A single major conflict today would require a massive surge in the production of solid rocket motors, specialized microchips, and high-grade explosives. Currently, many of these components have single-source suppliers. If one factory in the Midwest goes offline due to a fire, a cyberattack, or a simple mechanical failure, the entire production line for a critical missile system grinds to a halt. We have seen this bottlenecking repeatedly over the last three years. Expanding these lines takes years of capital investment and a skilled workforce that has been shrinking for decades.
Geography as a Force Multiplier
Iran understands the logistics of exhaustion. They do not need to win a conventional battle against a U.S. carrier strike group to "win" the war. They only need to make the cost of American presence unsustainable.
The Strait of Hormuz is the world's most important oil chokepoint. If Iran sows the waterway with smart mines and swarms it with fast-attack craft, the U.S. Navy would be forced into a grueling, slow-motion clearing operation. This is where the munitions count matters most. If the Navy is forced to expend its limited supply of Mark 48 torpedoes and Harpoon missiles early in a conflict just to keep the oil flowing, what remains for the actual defense of regional allies?
The tyranny of distance also plays a role.
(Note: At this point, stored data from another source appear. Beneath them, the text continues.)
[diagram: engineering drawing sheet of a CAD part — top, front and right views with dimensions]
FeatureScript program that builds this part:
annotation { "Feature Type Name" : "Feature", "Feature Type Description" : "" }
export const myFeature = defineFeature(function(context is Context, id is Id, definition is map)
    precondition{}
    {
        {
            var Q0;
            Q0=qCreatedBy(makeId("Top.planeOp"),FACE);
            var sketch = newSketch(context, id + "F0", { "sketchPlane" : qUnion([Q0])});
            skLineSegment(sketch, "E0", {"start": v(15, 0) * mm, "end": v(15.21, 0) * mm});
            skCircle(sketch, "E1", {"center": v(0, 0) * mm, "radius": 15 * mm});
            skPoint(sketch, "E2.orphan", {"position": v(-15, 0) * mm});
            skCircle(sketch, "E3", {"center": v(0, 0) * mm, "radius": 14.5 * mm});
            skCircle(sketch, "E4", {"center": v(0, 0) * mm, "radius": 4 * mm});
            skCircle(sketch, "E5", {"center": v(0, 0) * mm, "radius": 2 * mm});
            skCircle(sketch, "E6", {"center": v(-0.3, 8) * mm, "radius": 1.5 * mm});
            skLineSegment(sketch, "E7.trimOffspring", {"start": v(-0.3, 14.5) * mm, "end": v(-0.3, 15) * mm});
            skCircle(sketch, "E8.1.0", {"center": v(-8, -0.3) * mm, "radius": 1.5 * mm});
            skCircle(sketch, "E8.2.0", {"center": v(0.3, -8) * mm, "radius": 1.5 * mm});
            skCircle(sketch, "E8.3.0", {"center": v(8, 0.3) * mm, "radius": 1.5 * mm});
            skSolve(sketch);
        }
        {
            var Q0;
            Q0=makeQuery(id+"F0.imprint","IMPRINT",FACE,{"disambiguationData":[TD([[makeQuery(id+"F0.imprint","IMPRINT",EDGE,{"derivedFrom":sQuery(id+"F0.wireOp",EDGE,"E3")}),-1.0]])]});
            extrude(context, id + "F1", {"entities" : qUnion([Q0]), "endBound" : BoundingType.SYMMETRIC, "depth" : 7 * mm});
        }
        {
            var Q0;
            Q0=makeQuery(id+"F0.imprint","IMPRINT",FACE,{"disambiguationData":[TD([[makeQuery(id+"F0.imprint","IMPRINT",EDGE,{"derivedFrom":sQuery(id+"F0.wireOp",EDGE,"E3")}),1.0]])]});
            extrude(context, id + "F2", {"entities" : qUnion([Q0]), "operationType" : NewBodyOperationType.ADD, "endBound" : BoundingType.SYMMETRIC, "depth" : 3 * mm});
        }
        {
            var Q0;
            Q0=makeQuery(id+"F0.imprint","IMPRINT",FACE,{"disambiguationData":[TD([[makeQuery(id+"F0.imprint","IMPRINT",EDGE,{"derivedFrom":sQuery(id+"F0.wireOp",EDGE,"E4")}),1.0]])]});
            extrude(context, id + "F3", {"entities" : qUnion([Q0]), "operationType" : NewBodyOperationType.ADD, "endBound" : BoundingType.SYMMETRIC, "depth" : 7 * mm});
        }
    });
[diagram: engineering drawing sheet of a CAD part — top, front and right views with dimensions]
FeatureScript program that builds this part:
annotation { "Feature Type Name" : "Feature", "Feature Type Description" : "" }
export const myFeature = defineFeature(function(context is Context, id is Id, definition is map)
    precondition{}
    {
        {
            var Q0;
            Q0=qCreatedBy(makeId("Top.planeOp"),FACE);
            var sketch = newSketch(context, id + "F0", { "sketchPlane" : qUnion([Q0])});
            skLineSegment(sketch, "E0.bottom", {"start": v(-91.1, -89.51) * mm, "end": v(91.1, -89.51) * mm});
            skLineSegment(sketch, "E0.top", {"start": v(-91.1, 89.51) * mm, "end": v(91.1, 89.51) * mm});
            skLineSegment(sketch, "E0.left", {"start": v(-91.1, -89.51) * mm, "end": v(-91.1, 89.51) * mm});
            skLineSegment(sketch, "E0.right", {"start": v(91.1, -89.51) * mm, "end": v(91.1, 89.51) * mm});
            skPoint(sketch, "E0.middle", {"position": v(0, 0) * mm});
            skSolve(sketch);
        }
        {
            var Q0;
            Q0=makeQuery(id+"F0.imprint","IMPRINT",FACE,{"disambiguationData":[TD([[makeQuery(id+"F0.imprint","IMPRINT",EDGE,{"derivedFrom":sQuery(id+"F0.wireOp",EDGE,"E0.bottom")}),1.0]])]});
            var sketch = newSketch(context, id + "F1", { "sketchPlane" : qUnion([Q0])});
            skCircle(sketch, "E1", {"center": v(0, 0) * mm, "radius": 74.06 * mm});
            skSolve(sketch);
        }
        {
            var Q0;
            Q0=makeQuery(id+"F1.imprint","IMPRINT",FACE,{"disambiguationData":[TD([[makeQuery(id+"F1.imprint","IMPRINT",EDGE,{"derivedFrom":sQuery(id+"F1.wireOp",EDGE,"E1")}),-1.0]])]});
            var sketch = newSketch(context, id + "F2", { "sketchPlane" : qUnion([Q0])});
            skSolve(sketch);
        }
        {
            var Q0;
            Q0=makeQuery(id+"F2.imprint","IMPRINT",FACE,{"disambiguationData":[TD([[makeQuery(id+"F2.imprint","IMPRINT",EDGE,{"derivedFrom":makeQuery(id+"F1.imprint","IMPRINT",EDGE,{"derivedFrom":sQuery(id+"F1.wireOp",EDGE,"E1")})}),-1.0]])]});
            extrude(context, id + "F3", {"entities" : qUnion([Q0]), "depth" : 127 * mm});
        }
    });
Everything the U.S. uses must be shipped or flown across oceans. Iran fights in its own backyard. Their supply lines are internal, subterranean, and incredibly difficult to sever. While we are worried about the shipping time of a replacement radar component from a plant in Arizona, they are moving mobile launchers through a network of tunnels that bypass the very targets we are aiming at.
The Hidden Cost of Strategic Attrition
There is a psychological component to the "long as we need to" argument. It assumes the American public and the global economy can withstand the secondary effects of a prolonged war.
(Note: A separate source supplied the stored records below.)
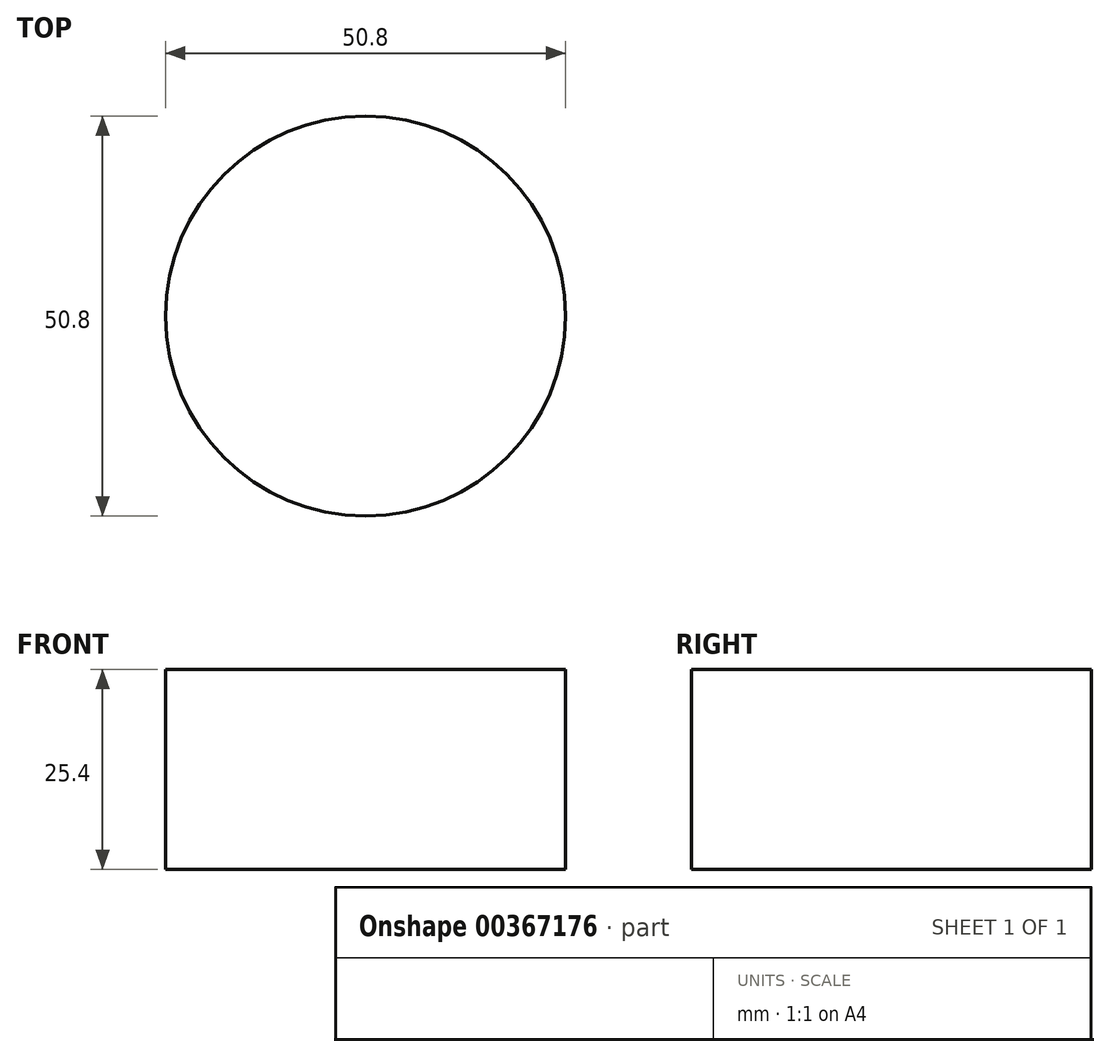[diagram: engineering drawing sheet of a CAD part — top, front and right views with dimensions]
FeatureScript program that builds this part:
annotation { "Feature Type Name" : "Feature", "Feature Type Description" : "" }
export const myFeature = defineFeature(function(context is Context, id is Id, definition is map)
    precondition{}
    {
        {
            var Q0;
            Q0=qCreatedBy(makeId("Top.planeOp"),FACE);
            var sketch = newSketch(context, id + "F0", { "sketchPlane" : qUnion([Q0])});
            skCircle(sketch, "E0", {"center": v(0, 0) * mm, "radius": 25.4 * mm});
            skSolve(sketch);
        }
        {
            var Q0;
            Q0=makeQuery(id+"F0.imprint","IMPRINT",FACE,{"disambiguationData":[TD([[makeQuery(id+"F0.imprint","IMPRINT",EDGE,{"derivedFrom":sQuery(id+"F0.wireOp",EDGE,"E0")}),1.0]])]});
            extrude(context, id + "F1", {"entities" : qUnion([Q0]), "depth" : 25.4 * mm});
        }
    });
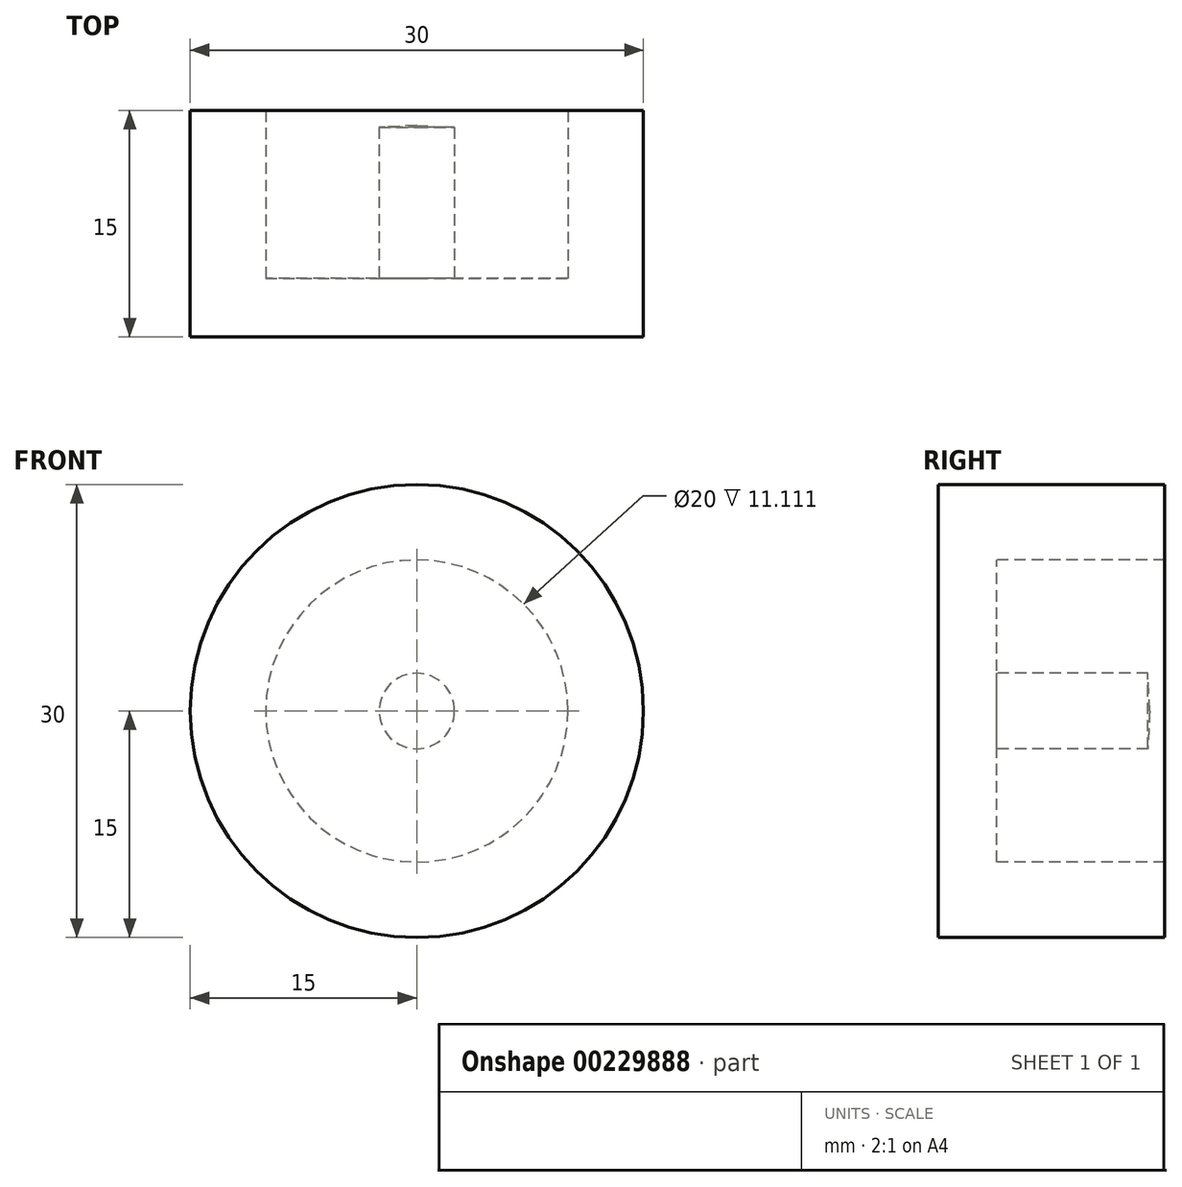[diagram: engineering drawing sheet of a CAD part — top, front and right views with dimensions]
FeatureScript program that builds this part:
annotation { "Feature Type Name" : "Feature", "Feature Type Description" : "" }
export const myFeature = defineFeature(function(context is Context, id is Id, definition is map)
    precondition{}
    {
        {
            var Q0;
            Q0=qCreatedBy(makeId("Right.planeOp"),FACE);
            var sketch = newSketch(context, id + "F0", { "sketchPlane" : qUnion([Q0])});
            skLineSegment(sketch, "E0", {"start": v(14, 0) * mm, "end": v(0, 0) * mm});
            skLineSegment(sketch, "E1", {"start": v(0, 0) * mm, "end": v(0, 15) * mm});
            skLineSegment(sketch, "E2", {"start": v(0, 15) * mm, "end": v(15, 15) * mm});
            skLineSegment(sketch, "E3", {"start": v(15, 15) * mm, "end": v(15, 10) * mm});
            skLineSegment(sketch, "E4", {"start": v(15, 10) * mm, "end": v(3.89, 10) * mm});
            skLineSegment(sketch, "E5", {"start": v(3.89, 10) * mm, "end": v(3.89, 2.5) * mm});
            skLineSegment(sketch, "E6", {"start": v(3.89, 2.5) * mm, "end": v(13.89, 2.5) * mm});
            skLineSegment(sketch, "E7", {"start": v(13.89, 2.5) * mm, "end": v(14, 0) * mm});
            skSolve(sketch);
        }
        {
            var Q0;
            Q0=qCreatedBy(makeId("Right.planeOp"),FACE);
            var sketch = newSketch(context, id + "F1", { "sketchPlane" : qUnion([Q0])});
            skLineSegment(sketch, "E8", {"start": v(-75.25, 0) * mm, "end": v(75.36, 0) * mm, "construction": true});
            skSolve(sketch);
        }
        {
            var Q0;
            Q0 = qSketchRegion(id + "F0", true);
            var Q1;
            Q1=sQuery(id+"F1.wireOp",EDGE,"E8");
            revolve(context, id + "F2", {"entities" : qUnion([Q0]), "axis" : qUnion([Q1]), "revolveType" : RevolveType.FULL});
        }
    });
A conflict that lasts months rather than weeks would likely see insurance rates for commercial shipping skyrocket. This isn't just about the price at the pump. It’s about the cost of every plastic good, every piece of electronics, and every calorie of food moved across the ocean. The economic attrition could force a political settlement long before the munitions actually run dry.
Furthermore, every missile fired at a target in Isfahan or Tehran is a missile that isn't available for the Indo-Pacific. Military planners call this "opportunity cost," but it’s more like strategic bankruptcy. Our adversaries in other theaters are watching the stockpile levels closely. They know that a U.S. military depleted by a long war in the Middle East is a military that cannot effectively deter aggression elsewhere.
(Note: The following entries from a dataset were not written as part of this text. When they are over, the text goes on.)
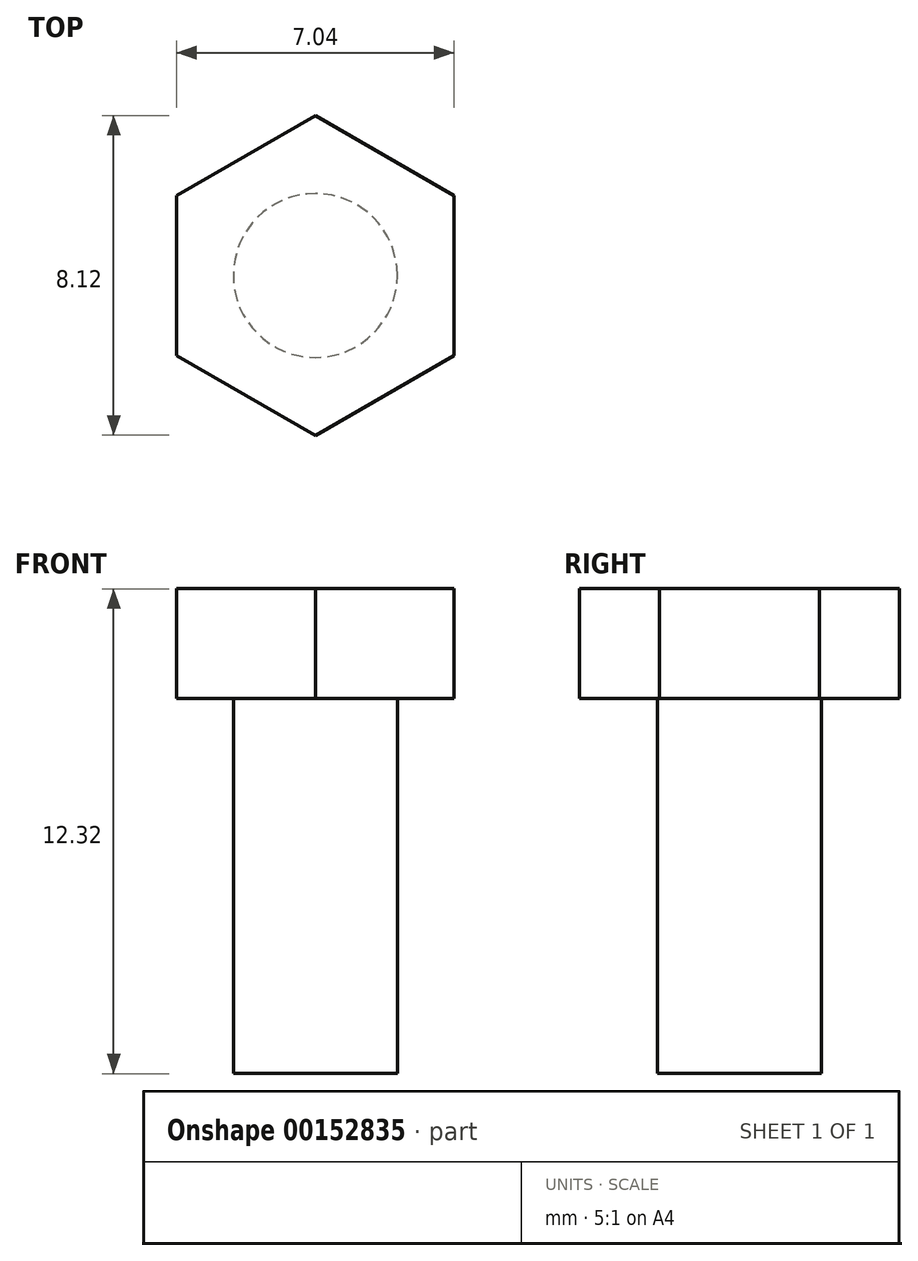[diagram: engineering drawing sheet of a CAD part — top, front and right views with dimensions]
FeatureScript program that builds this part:
annotation { "Feature Type Name" : "Feature", "Feature Type Description" : "" }
export const myFeature = defineFeature(function(context is Context, id is Id, definition is map)
    precondition{}
    {
        {
            var Q0;
            Q0=qCreatedBy(makeId("Top.planeOp"),FACE);
            var sketch = newSketch(context, id + "F0", { "sketchPlane" : qUnion([Q0])});
            skCircle(sketch, "E0.cCircle", {"center": v(0, 0) * mm, "radius": 4.06 * mm, "construction": true});
            skLineSegment(sketch, "E0.0", {"start": v(0, 4.06) * mm, "end": v(3.52, 2.03) * mm});
            skLineSegment(sketch, "E0.1", {"start": v(3.52, 2.03) * mm, "end": v(3.52, -2.03) * mm});
            skLineSegment(sketch, "E0.2", {"start": v(3.52, -2.03) * mm, "end": v(0, -4.06) * mm});
            skLineSegment(sketch, "E0.3", {"start": v(0, -4.06) * mm, "end": v(-3.52, -2.03) * mm});
            skLineSegment(sketch, "E0.4", {"start": v(-3.52, -2.03) * mm, "end": v(-3.52, 2.03) * mm});
            skLineSegment(sketch, "E0.5", {"start": v(-3.52, 2.03) * mm, "end": v(0, 4.06) * mm});
            skSolve(sketch);
        }
        {
            var Q0;
            Q0 = qSketchRegion(id + "F0", true);
            extrude(context, id + "F1", {"entities" : qUnion([Q0]), "depth" : 2.8 * mm});
        }
        {
            var Q0;
            Q0=makeQuery(id+"F1.opExtrude","CAP_FACE",FACE,{"disambiguationData":[OSD([sQuery(id+"F0.wireOp",EDGE,"E0.0"),sQuery(id+"F0.wireOp",EDGE,"E0.1"),sQuery(id+"F0.wireOp",EDGE,"E0.2"),sQuery(id+"F0.wireOp",EDGE,"E0.3"),sQuery(id+"F0.wireOp",EDGE,"E0.4"),sQuery(id+"F0.wireOp",EDGE,"E0.5")])],"isStart":true});
            var sketch = newSketch(context, id + "F2", { "sketchPlane" : qUnion([Q0])});
            skCircle(sketch, "E1", {"center": v(0, 0) * mm, "radius": 2.08 * mm});
            skSolve(sketch);
        }
        {
            var Q0;
            Q0 = qSketchRegion(id + "F2", true);
            extrude(context, id + "F3", {"entities" : qUnion([Q0]), "operationType" : NewBodyOperationType.ADD, "depth" : 9.52 * mm});
        }
    });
Moving Beyond the Rhetoric
The assertion that we have enough munitions is a political statement, not a logistical certainty. If the goal is truly to be prepared for a conflict "as long as we need to," the focus needs to shift from counting current crates to rebuilding the capacity to fill them.
This means multi-year procurement contracts that give private industry the confidence to build new factories. It means diversifying the supply chain to eliminate single points of failure. Most importantly, it means being honest about the limits of American power in an era of renewed great-power competition.
Confidence is a weapon, but only when it is backed by the cold, hard reality of industrial mass. Without that mass, "as long as we need to" is just a phrase that expires the moment the first empty pallet arrives at a forward operating base. We should stop measuring our readiness by the size of the current pile and start measuring it by the speed of the assembly line.